From Roland-Garros to hospital
In the 2022 French Open semi-final, Zverev was matching Nadal stroke for stroke in a superb contest. Nadal had won the first set after saving four set points, but Zverev had just levelled the second at 6-6 when he tore three ligaments in his right ankle. He rose to number two in the rankings while he lay in hospital recovering from surgery. That was the end of his 2022 season, and many feared he might never come back.
But he had a very solid 2023, getting back into the world’s top 10. In 2024, he won another two Masters-1000 titles, but more significantly reached the Roland-Garros final, taking him one round further than when he suffered the horrific ankle injury. And in early 2025 he reached his third major final, losing to fellow HEAD ambassador Jannik Sinner at the Australian Open.
Yet the German seemed tagged as ‘the best player never to have won a major title’ – until June 2026 when he finally made the breakthrough on the same court where he suffered the ankle injury. In a French Open in which sustained high temperatures played a significant role, Zverev made it to an all-HEAD final, in which he beat Flavio Cobolli in five sets. The tag was off his shoulders: Sascha was on the Grand Slam roll of honour.
Throughout it all, Zverev has grown as a person, with the family remaining at the heart of everything he does. “The reason it works so well with my dad and my family,” he said, “is that they help a lot on court, and without them I would never be where I am. But off-court I do a lot of stuff the way I like it, especially with friends. Dad knows that I need my freedom and that I have to be on my own from time to time.”

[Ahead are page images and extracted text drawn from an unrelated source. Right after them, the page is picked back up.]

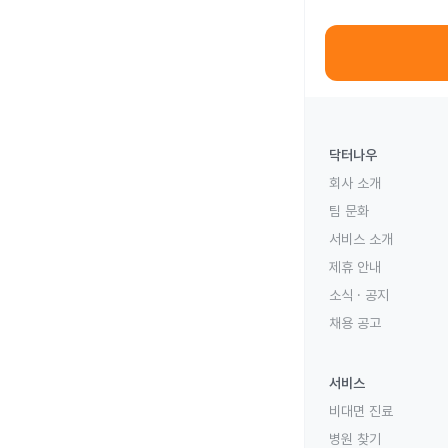
닥터나우
회사 소개
팀 문화
서비스 소개
제휴 안내
소식 · 공지
채용 공고
서비스
비대면 진료
병원 찾기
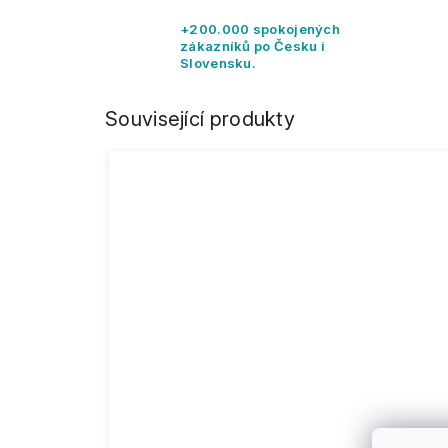
+200.000 spokojených
zákazníků po Česku i
Slovensku.
Související produkty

In 2021, Zverev became a father with the birth of his daughter Mayla. Although he is estranged from Mayla’s mother, he credits being a father for becoming a less impetuous person on court. “It’s about taking responsibility for who you are as a person,” he said in Toronto in 2025. “I’m a father now, so I want to be a good example.”
At the age of four, Zverev was diagnosed with diabetes, and he is frequently seen at changes-of-ends monitoring his insulin levels. In 2022, he created the Alexander Zverev Foundation to support children with diabetes and provide medication for those in developing countries with the condition. “I feel like there’s quite a lot of work that I do with my foundation,” he says, “and with my family as well, which can be beneficial and helps people around the world. I would much rather be known and remembered for that than the on-court outbursts I used to have!”
Alexander Zverev is widely known on the tennis tour as Sascha. It’s a traditional Russian pet name for people called Alexander, but he traces it back to his elder brother calling him ‘Sasch’. Asked whether he prefers Alexander, Alex, Sascha, or Sasch, he responds: ‘I’m fine with all of them, whatever you like.” But officially he remains Alexander Zverev, one of the finest tennis players of the 2020s.